ACTION ITEM :: Drop the images. Copy every line below character for character.

Entries taken from a collection ::
- - - - - - -
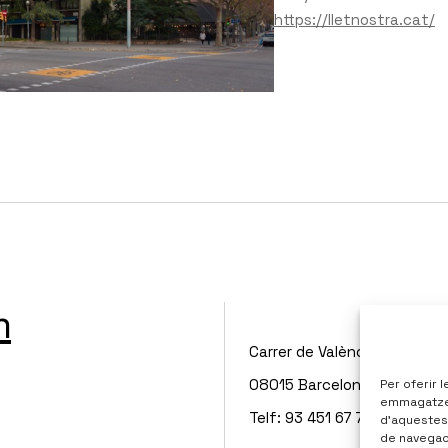
https://lletnostra.cat/
m
Carrer de València, 7, L'Eixa
08015 Barcelona
Per oferir 
emmagatzema
Telf: 93 451 67 71
d’aquestes
de navegaci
- - - - - - -
OUTPUT BELOW ::
https://lletnostra.cat/
m
Carrer de València, 7, L'Eixa
08015 Barcelona
Per oferir 
emmagatzema
Telf: 93 451 67 71
d’aquestes
de navegaci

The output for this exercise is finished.